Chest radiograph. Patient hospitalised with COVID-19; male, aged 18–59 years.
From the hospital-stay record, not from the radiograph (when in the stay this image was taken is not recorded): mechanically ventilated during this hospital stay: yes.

---

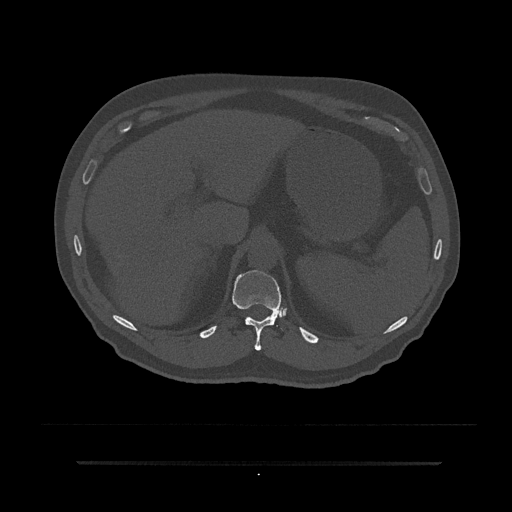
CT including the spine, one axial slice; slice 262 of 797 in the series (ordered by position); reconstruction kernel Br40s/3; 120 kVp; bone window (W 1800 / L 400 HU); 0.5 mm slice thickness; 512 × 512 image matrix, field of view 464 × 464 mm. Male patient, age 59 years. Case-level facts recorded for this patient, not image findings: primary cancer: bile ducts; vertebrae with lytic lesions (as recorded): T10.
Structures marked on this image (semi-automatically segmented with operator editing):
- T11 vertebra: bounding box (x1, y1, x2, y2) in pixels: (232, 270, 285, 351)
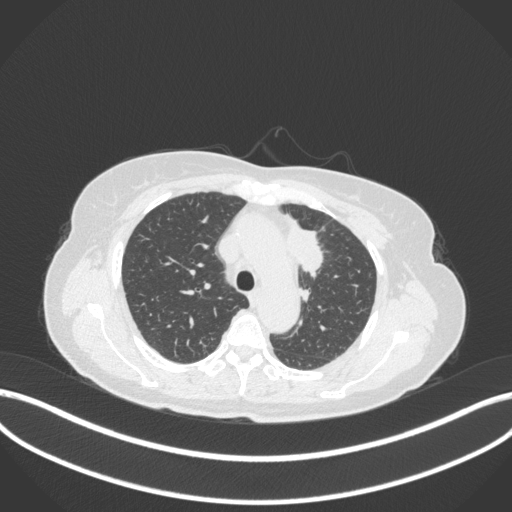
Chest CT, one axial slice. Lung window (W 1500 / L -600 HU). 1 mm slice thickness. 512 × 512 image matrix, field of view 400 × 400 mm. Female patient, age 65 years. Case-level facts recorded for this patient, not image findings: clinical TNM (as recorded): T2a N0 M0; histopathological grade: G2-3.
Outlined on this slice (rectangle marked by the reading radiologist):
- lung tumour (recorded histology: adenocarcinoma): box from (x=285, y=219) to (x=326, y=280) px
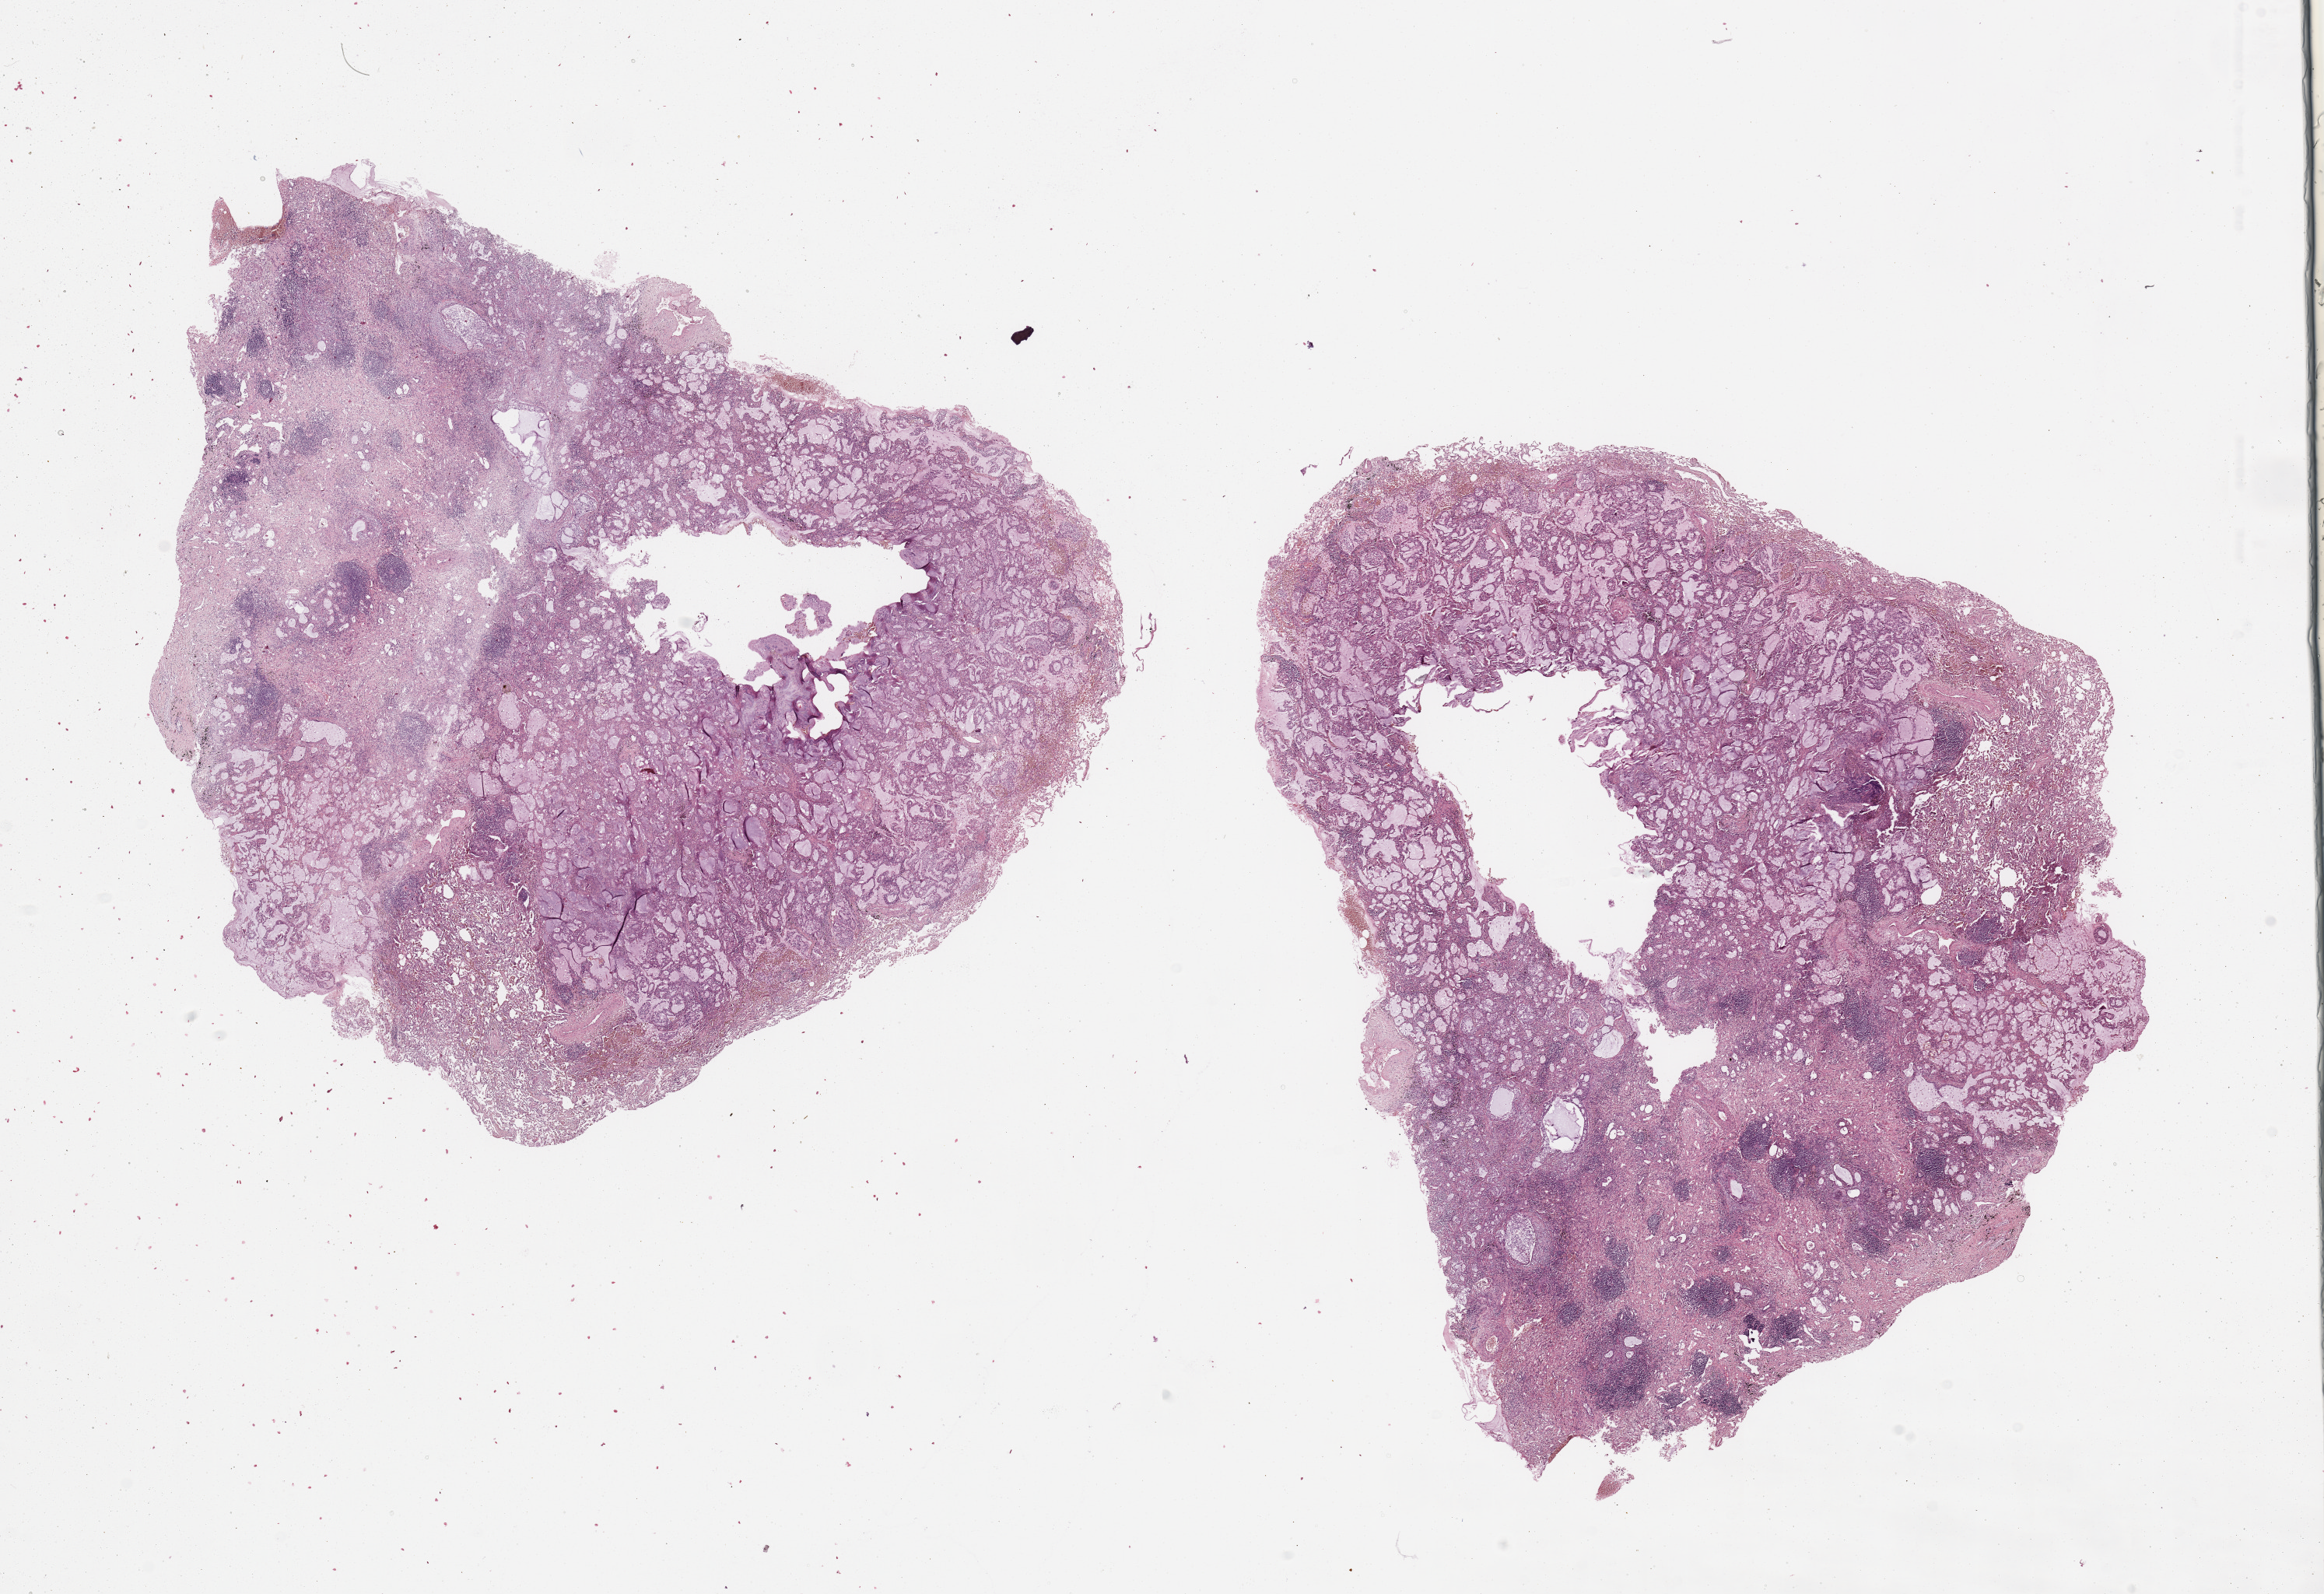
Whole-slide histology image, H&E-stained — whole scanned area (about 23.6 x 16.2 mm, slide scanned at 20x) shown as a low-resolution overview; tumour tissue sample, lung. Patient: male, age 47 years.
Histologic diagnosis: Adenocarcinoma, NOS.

* * *

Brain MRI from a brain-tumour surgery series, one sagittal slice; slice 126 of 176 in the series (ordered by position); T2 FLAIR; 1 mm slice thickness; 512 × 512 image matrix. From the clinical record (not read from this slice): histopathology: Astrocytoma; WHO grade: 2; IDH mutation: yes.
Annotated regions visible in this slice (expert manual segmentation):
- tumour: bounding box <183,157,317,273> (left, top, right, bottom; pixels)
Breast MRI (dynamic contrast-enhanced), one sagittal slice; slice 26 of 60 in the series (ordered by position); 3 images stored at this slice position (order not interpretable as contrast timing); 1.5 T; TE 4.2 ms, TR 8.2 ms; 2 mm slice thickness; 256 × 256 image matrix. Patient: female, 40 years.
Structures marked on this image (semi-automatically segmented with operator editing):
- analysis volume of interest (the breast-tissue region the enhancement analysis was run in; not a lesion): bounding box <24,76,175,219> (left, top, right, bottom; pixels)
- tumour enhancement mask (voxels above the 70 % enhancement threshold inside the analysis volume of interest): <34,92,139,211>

→ To do:
In the listing above, find the line with "- T11 vertebra: bounding" and output every line through the one with "Histologic diagnosis: Adenocarcinoma, NOS.", exactly, without the pictures.

→ Task result:
- T11 vertebra: bounding box (x1, y1, x2, y2) in pixels: (232, 270, 285, 351)
Chest CT, one axial slice. Lung window (W 1500 / L -600 HU). 1 mm slice thickness. 512 × 512 image matrix, field of view 400 × 400 mm. Female patient, age 65 years. Case-level facts recorded for this patient, not image findings: clinical TNM (as recorded): T2a N0 M0; histopathological grade: G2-3.
Outlined on this slice (rectangle marked by the reading radiologist):
- lung tumour (recorded histology: adenocarcinoma): box from (x=285, y=219) to (x=326, y=280) px
Whole-slide histology image, H&E-stained — whole scanned area (about 23.6 x 16.2 mm, slide scanned at 20x) shown as a low-resolution overview; tumour tissue sample, lung. Patient: male, age 47 years.
Histologic diagnosis: Adenocarcinoma, NOS.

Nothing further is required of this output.